*** Opening Extracted data ***
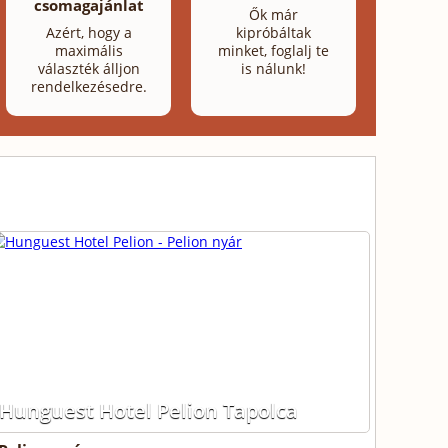
csomagajánlat
Ők már
Azért, hogy a
kipróbáltak
maximális
minket, foglalj te
választék álljon
is nálunk!
rendelkezésedre.
Hunguest Hotel Pelion Tapolca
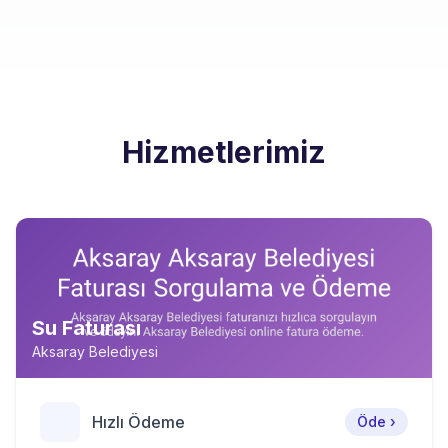
Hizmetlerimiz
Su Faturası
Aksaray Belediyesi
Hızlı Ödeme
Öde ›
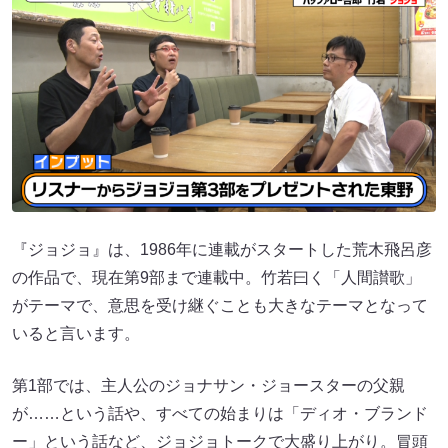
『ジョジョ』は、1986年に連載がスタートした荒木飛呂彦
の作品で、現在第9部まで連載中。竹若曰く「人間讃歌」
がテーマで、意思を受け継ぐことも大きなテーマとなって
いると言います。
第1部では、主人公のジョナサン・ジョースターの父親
が……という話や、すべての始まりは「ディオ・ブランド
ー」という話など、ジョジョトークで大盛り上がり。冒頭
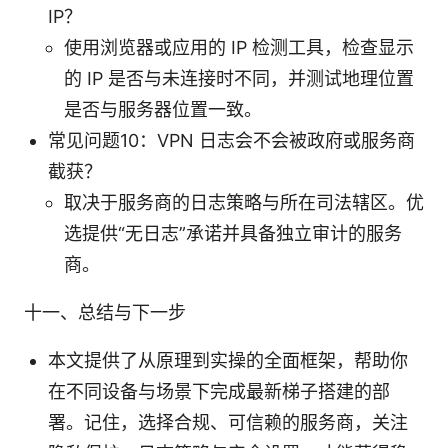
IP？
使用浏览器或应用的 IP 检测工具，检查显示
的 IP 是否与未连接时不同，并测试地理位置
是否与服务器位置一致。
常见问题10：VPN 日志会不会被政府或服务商
截获？
取决于服务商的日志策略与所在司法辖区。优
选提供“无日志”承诺并具备独立审计的服务
商。
十一、总结与下一步
本文提供了从原理到实操的全面框架，帮助你
在不同设备与场景下完成最新梯子搭建的部
署。记住，选择合规、可信赖的服务商，关注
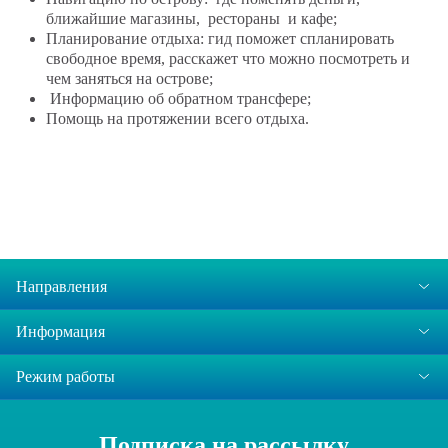
ближайшие магазины, рестораны и кафе;
Планирование отдыха: гид поможет спланировать
свободное время, расскажет что можно посмотреть и
чем заняться на острове;
Информацию об обратном трансфере;
Помощь на протяжении всего отдыха.
Направления
Информация
Режим работы
Подписка на рассылку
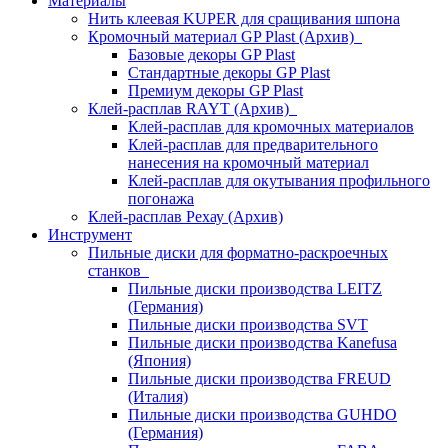
Материалы
Нить клеевая KUPER для сращивания шпона
Кромочный материал GP Plast (Архив)
Базовые декоры GP Plast
Стандартные декоры GP Plast
Премиум декоры GP Plast
Клей-расплав RAYT (Архив)
Клей-расплав для кромочных материалов
Клей-расплав для предварительного
нанесения на кромочный материал
Клей-расплав для окутывания профильного
погонажа
Клей-расплав Рехау (Архив)
Инструмент
Пильные диски для форматно-раскроечных
станков
Пильные диски производства LEITZ
(Германия)
Пильные диски производства SVT
Пильные диски производства Kanefusa
(Япония)
Пильные диски производства FREUD
(Италия)
Пильные диски производства GUHDO
(Германия)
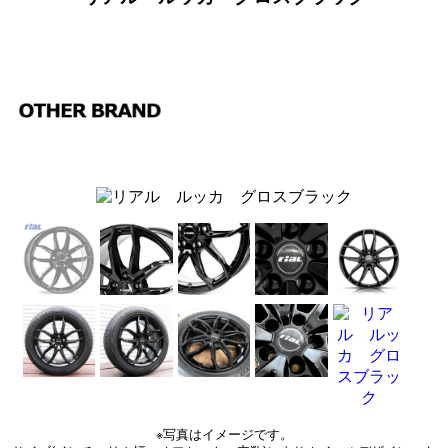
※写真はイメージです。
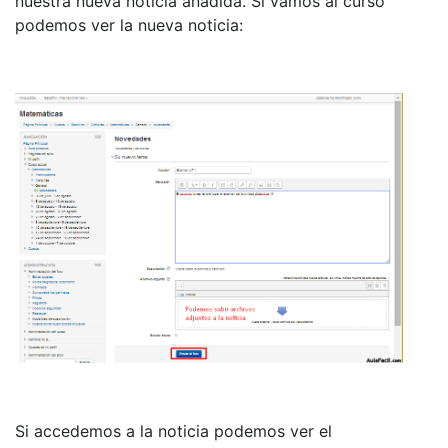
nuestra nueva noticia añadida. Si vamos al curso
podemos ver la nueva noticia:
Si accedemos a la noticia podemos ver el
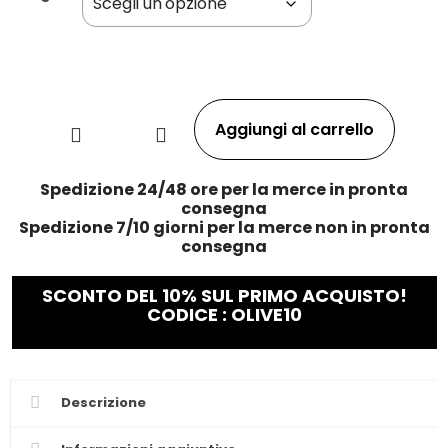
Aggiungi al carrello
Spedizione 24/48 ore per la merce in pronta
consegna
Spedizione 7/10 giorni per la merce non in pronta
consegna
SCONTO DEL 10% SUL PRIMO ACQUISTO!
CODICE : OLIVE10
Descrizione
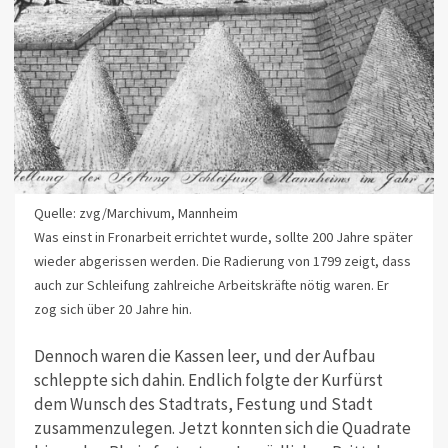
Quelle: zvg/Marchivum, Mannheim
Was einst in Fronarbeit errichtet wurde, sollte 200 Jahre später
wieder abgerissen werden. Die Radierung von 1799 zeigt, dass
auch zur Schleifung zahlreiche Arbeitskräfte nötig waren. Er
zog sich über 20 Jahre hin.
Dennoch waren die Kassen leer, und der Aufbau
schleppte sich dahin. Endlich folgte der Kurfürst
dem Wunsch des Stadtrats, Festung und Stadt
zusammenzulegen. Jetzt konnten sich die Quadrate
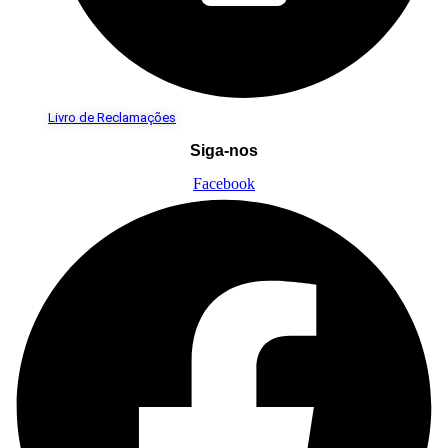
Livro de Reclamações
Siga-nos
Facebook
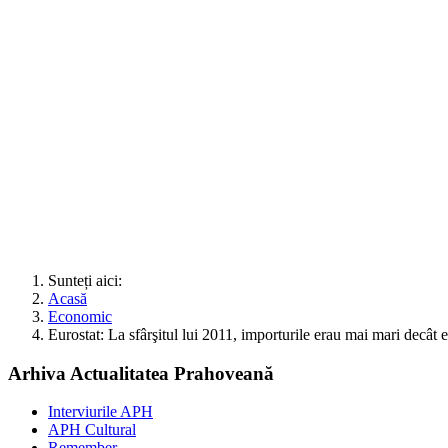
Sunteți aici:
Acasă
Economic
Eurostat: La sfârşitul lui 2011, importurile erau mai mari decât 
Arhiva Actualitatea Prahoveană
Interviurile APH
APH Cultural
Remember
*** Closing Extracted data ***
Set down exactly, with no additions, each line from the line that includes "Si accedemos a la noticia podemos ver el" to the final line of the entries above; leave pictures out.

• Exercise response
Si accedemos a la noticia podemos ver el
Aggiungi al carrello
Spedizione 24/48 ore per la merce in pronta
consegna
Spedizione 7/10 giorni per la merce non in pronta
consegna
SCONTO DEL 10% SUL PRIMO ACQUISTO!
CODICE : OLIVE10
Descrizione
Quelle: zvg/Marchivum, Mannheim
Was einst in Fronarbeit errichtet wurde, sollte 200 Jahre später
wieder abgerissen werden. Die Radierung von 1799 zeigt, dass
auch zur Schleifung zahlreiche Arbeitskräfte nötig waren. Er
zog sich über 20 Jahre hin.
Dennoch waren die Kassen leer, und der Aufbau
schleppte sich dahin. Endlich folgte der Kurfürst
dem Wunsch des Stadtrats, Festung und Stadt
zusammenzulegen. Jetzt konnten sich die Quadrate
Livro de Reclamações
Siga-nos
Facebook
Sunteți aici:
Acasă
Economic
Eurostat: La sfârşitul lui 2011, importurile erau mai mari decât 
Arhiva Actualitatea Prahoveană
Interviurile APH
APH Cultural
Remember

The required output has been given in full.